Instructions to follow. Please write the following entries out once more, exactly.

[Saved data entries]
┄┄┄┄┄┄┄┄┄┄┄┄┄┄┄┄┄┄┄┄
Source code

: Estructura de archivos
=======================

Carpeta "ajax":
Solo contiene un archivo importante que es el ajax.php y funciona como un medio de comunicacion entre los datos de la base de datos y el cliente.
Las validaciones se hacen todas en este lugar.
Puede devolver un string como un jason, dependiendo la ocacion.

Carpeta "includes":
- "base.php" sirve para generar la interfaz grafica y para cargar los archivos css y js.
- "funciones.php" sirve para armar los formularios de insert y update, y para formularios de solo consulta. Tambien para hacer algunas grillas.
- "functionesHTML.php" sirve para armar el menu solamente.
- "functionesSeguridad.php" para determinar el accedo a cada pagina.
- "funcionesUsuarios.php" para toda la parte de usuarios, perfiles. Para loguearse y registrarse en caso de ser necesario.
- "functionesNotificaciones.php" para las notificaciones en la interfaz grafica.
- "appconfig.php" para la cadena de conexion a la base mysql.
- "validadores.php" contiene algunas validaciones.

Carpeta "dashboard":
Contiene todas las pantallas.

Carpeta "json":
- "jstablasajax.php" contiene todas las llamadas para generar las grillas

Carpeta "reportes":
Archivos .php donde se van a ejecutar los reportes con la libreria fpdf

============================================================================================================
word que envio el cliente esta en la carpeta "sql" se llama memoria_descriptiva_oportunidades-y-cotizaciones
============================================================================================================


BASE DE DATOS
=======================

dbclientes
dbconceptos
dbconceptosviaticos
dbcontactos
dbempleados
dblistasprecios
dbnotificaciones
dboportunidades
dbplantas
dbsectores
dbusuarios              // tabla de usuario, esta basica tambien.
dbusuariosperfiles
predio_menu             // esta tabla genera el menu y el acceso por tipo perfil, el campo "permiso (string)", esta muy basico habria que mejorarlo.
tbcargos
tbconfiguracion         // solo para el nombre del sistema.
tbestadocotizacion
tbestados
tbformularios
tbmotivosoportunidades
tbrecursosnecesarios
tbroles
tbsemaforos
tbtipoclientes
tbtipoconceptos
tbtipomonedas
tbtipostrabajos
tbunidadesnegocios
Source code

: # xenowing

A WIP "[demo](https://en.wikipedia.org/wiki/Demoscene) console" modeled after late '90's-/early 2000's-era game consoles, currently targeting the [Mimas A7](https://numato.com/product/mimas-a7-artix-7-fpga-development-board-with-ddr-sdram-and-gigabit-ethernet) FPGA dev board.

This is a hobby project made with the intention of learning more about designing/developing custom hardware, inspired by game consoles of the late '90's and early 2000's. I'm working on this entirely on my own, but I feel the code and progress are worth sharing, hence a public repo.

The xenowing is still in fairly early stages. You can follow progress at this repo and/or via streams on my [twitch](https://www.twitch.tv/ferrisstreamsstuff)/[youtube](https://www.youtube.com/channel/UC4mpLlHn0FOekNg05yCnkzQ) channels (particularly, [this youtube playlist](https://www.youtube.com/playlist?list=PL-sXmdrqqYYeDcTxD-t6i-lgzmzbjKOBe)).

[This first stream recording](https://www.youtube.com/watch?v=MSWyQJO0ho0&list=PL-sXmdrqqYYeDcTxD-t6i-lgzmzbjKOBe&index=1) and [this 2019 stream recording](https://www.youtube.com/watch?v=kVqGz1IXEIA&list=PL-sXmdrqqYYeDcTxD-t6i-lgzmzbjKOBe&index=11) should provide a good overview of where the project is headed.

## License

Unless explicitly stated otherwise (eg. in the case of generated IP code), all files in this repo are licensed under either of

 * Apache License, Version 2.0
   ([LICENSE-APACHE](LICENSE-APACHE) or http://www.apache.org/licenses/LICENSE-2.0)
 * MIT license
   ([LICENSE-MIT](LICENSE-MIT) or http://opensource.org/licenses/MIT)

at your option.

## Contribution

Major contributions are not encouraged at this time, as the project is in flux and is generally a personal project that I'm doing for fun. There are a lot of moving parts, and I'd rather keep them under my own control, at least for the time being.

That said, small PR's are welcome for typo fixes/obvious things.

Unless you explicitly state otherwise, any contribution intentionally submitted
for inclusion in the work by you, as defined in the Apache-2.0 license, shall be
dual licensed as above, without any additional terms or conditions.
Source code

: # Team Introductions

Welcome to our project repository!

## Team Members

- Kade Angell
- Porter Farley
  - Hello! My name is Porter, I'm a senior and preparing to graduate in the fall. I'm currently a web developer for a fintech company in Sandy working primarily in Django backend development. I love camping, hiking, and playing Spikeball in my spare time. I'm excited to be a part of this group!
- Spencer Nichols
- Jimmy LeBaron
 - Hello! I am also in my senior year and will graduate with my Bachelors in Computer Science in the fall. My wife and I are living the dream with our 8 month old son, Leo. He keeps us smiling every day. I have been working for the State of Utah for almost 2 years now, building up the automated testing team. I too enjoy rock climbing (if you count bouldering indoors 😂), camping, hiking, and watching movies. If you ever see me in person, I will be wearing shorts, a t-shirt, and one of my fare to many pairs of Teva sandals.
┄┄┄┄┄┄┄┄┄┄┄┄┄┄┄┄┄┄┄┄
Reply.
Source code

: Estructura de archivos
=======================

Carpeta "ajax":
Solo contiene un archivo importante que es el ajax.php y funciona como un medio de comunicacion entre los datos de la base de datos y el cliente.
Las validaciones se hacen todas en este lugar.
Puede devolver un string como un jason, dependiendo la ocacion.

Carpeta "includes":
- "base.php" sirve para generar la interfaz grafica y para cargar los archivos css y js.
- "funciones.php" sirve para armar los formularios de insert y update, y para formularios de solo consulta. Tambien para hacer algunas grillas.
- "functionesHTML.php" sirve para armar el menu solamente.
- "functionesSeguridad.php" para determinar el accedo a cada pagina.
- "funcionesUsuarios.php" para toda la parte de usuarios, perfiles. Para loguearse y registrarse en caso de ser necesario.
- "functionesNotificaciones.php" para las notificaciones en la interfaz grafica.
- "appconfig.php" para la cadena de conexion a la base mysql.
- "validadores.php" contiene algunas validaciones.

Carpeta "dashboard":
Contiene todas las pantallas.

Carpeta "json":
- "jstablasajax.php" contiene todas las llamadas para generar las grillas

Carpeta "reportes":
Archivos .php donde se van a ejecutar los reportes con la libreria fpdf

============================================================================================================
word que envio el cliente esta en la carpeta "sql" se llama memoria_descriptiva_oportunidades-y-cotizaciones
============================================================================================================


BASE DE DATOS
=======================

dbclientes
dbconceptos
dbconceptosviaticos
dbcontactos
dbempleados
dblistasprecios
dbnotificaciones
dboportunidades
dbplantas
dbsectores
dbusuarios              // tabla de usuario, esta basica tambien.
dbusuariosperfiles
predio_menu             // esta tabla genera el menu y el acceso por tipo perfil, el campo "permiso (string)", esta muy basico habria que mejorarlo.
tbcargos
tbconfiguracion         // solo para el nombre del sistema.
tbestadocotizacion
tbestados
tbformularios
tbmotivosoportunidades
tbrecursosnecesarios
tbroles
tbsemaforos
tbtipoclientes
tbtipoconceptos
tbtipomonedas
tbtipostrabajos
tbunidadesnegocios
Source code

: # xenowing

A WIP "[demo](https://en.wikipedia.org/wiki/Demoscene) console" modeled after late '90's-/early 2000's-era game consoles, currently targeting the [Mimas A7](https://numato.com/product/mimas-a7-artix-7-fpga-development-board-with-ddr-sdram-and-gigabit-ethernet) FPGA dev board.

This is a hobby project made with the intention of learning more about designing/developing custom hardware, inspired by game consoles of the late '90's and early 2000's. I'm working on this entirely on my own, but I feel the code and progress are worth sharing, hence a public repo.

The xenowing is still in fairly early stages. You can follow progress at this repo and/or via streams on my [twitch](https://www.twitch.tv/ferrisstreamsstuff)/[youtube](https://www.youtube.com/channel/UC4mpLlHn0FOekNg05yCnkzQ) channels (particularly, [this youtube playlist](https://www.youtube.com/playlist?list=PL-sXmdrqqYYeDcTxD-t6i-lgzmzbjKOBe)).

[This first stream recording](https://www.youtube.com/watch?v=MSWyQJO0ho0&list=PL-sXmdrqqYYeDcTxD-t6i-lgzmzbjKOBe&index=1) and [this 2019 stream recording](https://www.youtube.com/watch?v=kVqGz1IXEIA&list=PL-sXmdrqqYYeDcTxD-t6i-lgzmzbjKOBe&index=11) should provide a good overview of where the project is headed.

## License

Unless explicitly stated otherwise (eg. in the case of generated IP code), all files in this repo are licensed under either of

 * Apache License, Version 2.0
   ([LICENSE-APACHE](LICENSE-APACHE) or http://www.apache.org/licenses/LICENSE-2.0)
 * MIT license
   ([LICENSE-MIT](LICENSE-MIT) or http://opensource.org/licenses/MIT)

at your option.

## Contribution

Major contributions are not encouraged at this time, as the project is in flux and is generally a personal project that I'm doing for fun. There are a lot of moving parts, and I'd rather keep them under my own control, at least for the time being.

That said, small PR's are welcome for typo fixes/obvious things.

Unless you explicitly state otherwise, any contribution intentionally submitted
for inclusion in the work by you, as defined in the Apache-2.0 license, shall be
dual licensed as above, without any additional terms or conditions.
Source code

: # Team Introductions

Welcome to our project repository!

## Team Members

- Kade Angell
- Porter Farley
  - Hello! My name is Porter, I'm a senior and preparing to graduate in the fall. I'm currently a web developer for a fintech company in Sandy working primarily in Django backend development. I love camping, hiking, and playing Spikeball in my spare time. I'm excited to be a part of this group!
- Spencer Nichols
- Jimmy LeBaron
 - Hello! I am also in my senior year and will graduate with my Bachelors in Computer Science in the fall. My wife and I are living the dream with our 8 month old son, Leo. He keeps us smiling every day. I have been working for the State of Utah for almost 2 years now, building up the automated testing team. I too enjoy rock climbing (if you count bouldering indoors 😂), camping, hiking, and watching movies. If you ever see me in person, I will be wearing shorts, a t-shirt, and one of my fare to many pairs of Teva sandals.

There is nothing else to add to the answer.